What to do:
Each entry below is to be extracted exactly.

Supplied entries:
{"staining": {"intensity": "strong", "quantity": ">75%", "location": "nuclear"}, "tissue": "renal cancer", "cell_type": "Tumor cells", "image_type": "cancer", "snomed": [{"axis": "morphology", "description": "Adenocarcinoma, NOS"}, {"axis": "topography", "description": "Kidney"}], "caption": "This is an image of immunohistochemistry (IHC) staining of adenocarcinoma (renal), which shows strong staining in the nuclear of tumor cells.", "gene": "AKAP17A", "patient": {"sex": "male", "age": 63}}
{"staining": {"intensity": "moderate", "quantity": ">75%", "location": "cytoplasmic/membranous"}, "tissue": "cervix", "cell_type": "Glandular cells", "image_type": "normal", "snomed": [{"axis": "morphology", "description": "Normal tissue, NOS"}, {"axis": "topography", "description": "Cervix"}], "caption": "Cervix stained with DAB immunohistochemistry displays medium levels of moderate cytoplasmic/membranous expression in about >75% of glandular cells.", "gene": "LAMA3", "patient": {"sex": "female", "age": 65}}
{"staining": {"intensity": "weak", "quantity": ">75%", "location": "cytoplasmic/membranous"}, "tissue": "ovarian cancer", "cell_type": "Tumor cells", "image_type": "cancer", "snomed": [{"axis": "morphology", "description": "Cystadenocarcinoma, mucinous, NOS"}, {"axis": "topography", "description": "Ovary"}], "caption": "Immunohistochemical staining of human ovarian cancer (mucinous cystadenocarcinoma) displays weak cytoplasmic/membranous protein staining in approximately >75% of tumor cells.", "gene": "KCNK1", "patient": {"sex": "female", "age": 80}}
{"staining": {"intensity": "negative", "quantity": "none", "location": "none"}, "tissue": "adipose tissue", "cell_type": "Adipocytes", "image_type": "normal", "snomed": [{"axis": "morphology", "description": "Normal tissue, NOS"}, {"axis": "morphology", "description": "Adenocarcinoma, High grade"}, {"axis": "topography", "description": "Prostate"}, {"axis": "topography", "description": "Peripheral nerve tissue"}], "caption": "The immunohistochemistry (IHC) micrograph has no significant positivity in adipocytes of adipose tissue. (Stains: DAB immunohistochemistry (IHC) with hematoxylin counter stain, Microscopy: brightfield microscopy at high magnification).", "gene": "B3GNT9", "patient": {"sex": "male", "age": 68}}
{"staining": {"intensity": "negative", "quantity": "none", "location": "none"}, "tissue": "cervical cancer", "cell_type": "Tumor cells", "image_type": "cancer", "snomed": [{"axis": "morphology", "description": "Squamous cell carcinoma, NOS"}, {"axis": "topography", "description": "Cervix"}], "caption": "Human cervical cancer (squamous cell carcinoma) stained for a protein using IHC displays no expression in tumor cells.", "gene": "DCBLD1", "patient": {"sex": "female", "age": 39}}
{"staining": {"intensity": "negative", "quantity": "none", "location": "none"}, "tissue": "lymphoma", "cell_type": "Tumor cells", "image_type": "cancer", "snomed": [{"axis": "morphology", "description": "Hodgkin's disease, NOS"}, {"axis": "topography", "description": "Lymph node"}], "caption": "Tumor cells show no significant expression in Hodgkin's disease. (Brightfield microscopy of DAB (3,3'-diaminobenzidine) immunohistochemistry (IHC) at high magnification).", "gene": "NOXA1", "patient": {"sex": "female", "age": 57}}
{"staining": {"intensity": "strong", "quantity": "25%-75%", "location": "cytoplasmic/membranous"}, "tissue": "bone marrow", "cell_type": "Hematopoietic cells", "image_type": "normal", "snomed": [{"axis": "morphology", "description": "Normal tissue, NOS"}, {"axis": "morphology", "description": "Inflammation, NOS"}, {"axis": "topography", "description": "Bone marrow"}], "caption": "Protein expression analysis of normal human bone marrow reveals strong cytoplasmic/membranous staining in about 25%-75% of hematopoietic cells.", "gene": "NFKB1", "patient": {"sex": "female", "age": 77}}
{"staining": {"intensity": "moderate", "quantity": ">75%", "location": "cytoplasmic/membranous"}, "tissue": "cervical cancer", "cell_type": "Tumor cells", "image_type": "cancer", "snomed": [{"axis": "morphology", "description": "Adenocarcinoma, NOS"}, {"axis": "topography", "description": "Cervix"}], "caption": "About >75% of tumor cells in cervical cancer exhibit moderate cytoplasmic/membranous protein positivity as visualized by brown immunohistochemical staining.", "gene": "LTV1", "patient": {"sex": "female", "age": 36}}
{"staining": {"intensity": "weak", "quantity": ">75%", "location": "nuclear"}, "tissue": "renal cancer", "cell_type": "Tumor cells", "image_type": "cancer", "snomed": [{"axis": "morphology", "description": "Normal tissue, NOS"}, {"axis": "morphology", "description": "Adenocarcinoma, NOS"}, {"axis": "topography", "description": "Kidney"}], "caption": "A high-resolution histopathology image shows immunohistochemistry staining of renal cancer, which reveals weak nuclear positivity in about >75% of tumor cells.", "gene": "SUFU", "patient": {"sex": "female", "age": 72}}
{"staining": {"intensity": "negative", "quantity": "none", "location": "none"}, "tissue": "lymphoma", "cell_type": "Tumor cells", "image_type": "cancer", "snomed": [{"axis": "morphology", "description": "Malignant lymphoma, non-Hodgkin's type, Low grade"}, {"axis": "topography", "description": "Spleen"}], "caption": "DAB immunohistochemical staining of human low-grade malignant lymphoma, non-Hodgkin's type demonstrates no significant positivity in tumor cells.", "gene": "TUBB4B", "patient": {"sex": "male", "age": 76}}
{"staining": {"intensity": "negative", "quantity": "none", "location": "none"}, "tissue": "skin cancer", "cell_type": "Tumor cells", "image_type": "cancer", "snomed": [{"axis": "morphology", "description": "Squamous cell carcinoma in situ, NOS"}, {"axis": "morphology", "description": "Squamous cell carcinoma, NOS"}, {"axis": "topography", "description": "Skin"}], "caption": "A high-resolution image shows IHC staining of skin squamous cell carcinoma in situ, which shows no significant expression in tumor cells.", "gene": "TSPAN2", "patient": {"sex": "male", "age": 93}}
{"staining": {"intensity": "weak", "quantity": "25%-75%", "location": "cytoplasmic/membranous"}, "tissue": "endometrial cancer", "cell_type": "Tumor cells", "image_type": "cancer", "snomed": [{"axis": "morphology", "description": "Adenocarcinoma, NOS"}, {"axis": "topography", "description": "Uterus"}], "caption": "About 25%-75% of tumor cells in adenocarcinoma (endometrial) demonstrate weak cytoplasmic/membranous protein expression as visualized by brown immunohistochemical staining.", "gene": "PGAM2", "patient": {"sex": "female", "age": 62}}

Answer section:
{"staining": {"intensity": "strong", "quantity": ">75%", "location": "nuclear"}, "tissue": "renal cancer", "cell_type": "Tumor cells", "image_type": "cancer", "snomed": [{"axis": "morphology", "description": "Adenocarcinoma, NOS"}, {"axis": "topography", "description": "Kidney"}], "caption": "This is an image of immunohistochemistry (IHC) staining of adenocarcinoma (renal), which shows strong staining in the nuclear of tumor cells.", "gene": "AKAP17A", "patient": {"sex": "male", "age": 63}}
{"staining": {"intensity": "moderate", "quantity": ">75%", "location": "cytoplasmic/membranous"}, "tissue": "cervix", "cell_type": "Glandular cells", "image_type": "normal", "snomed": [{"axis": "morphology", "description": "Normal tissue, NOS"}, {"axis": "topography", "description": "Cervix"}], "caption": "Cervix stained with DAB immunohistochemistry displays medium levels of moderate cytoplasmic/membranous expression in about >75% of glandular cells.", "gene": "LAMA3", "patient": {"sex": "female", "age": 65}}
{"staining": {"intensity": "weak", "quantity": ">75%", "location": "cytoplasmic/membranous"}, "tissue": "ovarian cancer", "cell_type": "Tumor cells", "image_type": "cancer", "snomed": [{"axis": "morphology", "description": "Cystadenocarcinoma, mucinous, NOS"}, {"axis": "topography", "description": "Ovary"}], "caption": "Immunohistochemical staining of human ovarian cancer (mucinous cystadenocarcinoma) displays weak cytoplasmic/membranous protein staining in approximately >75% of tumor cells.", "gene": "KCNK1", "patient": {"sex": "female", "age": 80}}
{"staining": {"intensity": "negative", "quantity": "none", "location": "none"}, "tissue": "adipose tissue", "cell_type": "Adipocytes", "image_type": "normal", "snomed": [{"axis": "morphology", "description": "Normal tissue, NOS"}, {"axis": "morphology", "description": "Adenocarcinoma, High grade"}, {"axis": "topography", "description": "Prostate"}, {"axis": "topography", "description": "Peripheral nerve tissue"}], "caption": "The immunohistochemistry (IHC) micrograph has no significant positivity in adipocytes of adipose tissue. (Stains: DAB immunohistochemistry (IHC) with hematoxylin counter stain, Microscopy: brightfield microscopy at high magnification).", "gene": "B3GNT9", "patient": {"sex": "male", "age": 68}}
{"staining": {"intensity": "negative", "quantity": "none", "location": "none"}, "tissue": "cervical cancer", "cell_type": "Tumor cells", "image_type": "cancer", "snomed": [{"axis": "morphology", "description": "Squamous cell carcinoma, NOS"}, {"axis": "topography", "description": "Cervix"}], "caption": "Human cervical cancer (squamous cell carcinoma) stained for a protein using IHC displays no expression in tumor cells.", "gene": "DCBLD1", "patient": {"sex": "female", "age": 39}}
{"staining": {"intensity": "negative", "quantity": "none", "location": "none"}, "tissue": "lymphoma", "cell_type": "Tumor cells", "image_type": "cancer", "snomed": [{"axis": "morphology", "description": "Hodgkin's disease, NOS"}, {"axis": "topography", "description": "Lymph node"}], "caption": "Tumor cells show no significant expression in Hodgkin's disease. (Brightfield microscopy of DAB (3,3'-diaminobenzidine) immunohistochemistry (IHC) at high magnification).", "gene": "NOXA1", "patient": {"sex": "female", "age": 57}}
{"staining": {"intensity": "strong", "quantity": "25%-75%", "location": "cytoplasmic/membranous"}, "tissue": "bone marrow", "cell_type": "Hematopoietic cells", "image_type": "normal", "snomed": [{"axis": "morphology", "description": "Normal tissue, NOS"}, {"axis": "morphology", "description": "Inflammation, NOS"}, {"axis": "topography", "description": "Bone marrow"}], "caption": "Protein expression analysis of normal human bone marrow reveals strong cytoplasmic/membranous staining in about 25%-75% of hematopoietic cells.", "gene": "NFKB1", "patient": {"sex": "female", "age": 77}}
{"staining": {"intensity": "moderate", "quantity": ">75%", "location": "cytoplasmic/membranous"}, "tissue": "cervical cancer", "cell_type": "Tumor cells", "image_type": "cancer", "snomed": [{"axis": "morphology", "description": "Adenocarcinoma, NOS"}, {"axis": "topography", "description": "Cervix"}], "caption": "About >75% of tumor cells in cervical cancer exhibit moderate cytoplasmic/membranous protein positivity as visualized by brown immunohistochemical staining.", "gene": "LTV1", "patient": {"sex": "female", "age": 36}}
{"staining": {"intensity": "weak", "quantity": ">75%", "location": "nuclear"}, "tissue": "renal cancer", "cell_type": "Tumor cells", "image_type": "cancer", "snomed": [{"axis": "morphology", "description": "Normal tissue, NOS"}, {"axis": "morphology", "description": "Adenocarcinoma, NOS"}, {"axis": "topography", "description": "Kidney"}], "caption": "A high-resolution histopathology image shows immunohistochemistry staining of renal cancer, which reveals weak nuclear positivity in about >75% of tumor cells.", "gene": "SUFU", "patient": {"sex": "female", "age": 72}}
{"staining": {"intensity": "negative", "quantity": "none", "location": "none"}, "tissue": "lymphoma", "cell_type": "Tumor cells", "image_type": "cancer", "snomed": [{"axis": "morphology", "description": "Malignant lymphoma, non-Hodgkin's type, Low grade"}, {"axis": "topography", "description": "Spleen"}], "caption": "DAB immunohistochemical staining of human low-grade malignant lymphoma, non-Hodgkin's type demonstrates no significant positivity in tumor cells.", "gene": "TUBB4B", "patient": {"sex": "male", "age": 76}}
{"staining": {"intensity": "negative", "quantity": "none", "location": "none"}, "tissue": "skin cancer", "cell_type": "Tumor cells", "image_type": "cancer", "snomed": [{"axis": "morphology", "description": "Squamous cell carcinoma in situ, NOS"}, {"axis": "morphology", "description": "Squamous cell carcinoma, NOS"}, {"axis": "topography", "description": "Skin"}], "caption": "A high-resolution image shows IHC staining of skin squamous cell carcinoma in situ, which shows no significant expression in tumor cells.", "gene": "TSPAN2", "patient": {"sex": "male", "age": 93}}
{"staining": {"intensity": "weak", "quantity": "25%-75%", "location": "cytoplasmic/membranous"}, "tissue": "endometrial cancer", "cell_type": "Tumor cells", "image_type": "cancer", "snomed": [{"axis": "morphology", "description": "Adenocarcinoma, NOS"}, {"axis": "topography", "description": "Uterus"}], "caption": "About 25%-75% of tumor cells in adenocarcinoma (endometrial) demonstrate weak cytoplasmic/membranous protein expression as visualized by brown immunohistochemical staining.", "gene": "PGAM2", "patient": {"sex": "female", "age": 62}}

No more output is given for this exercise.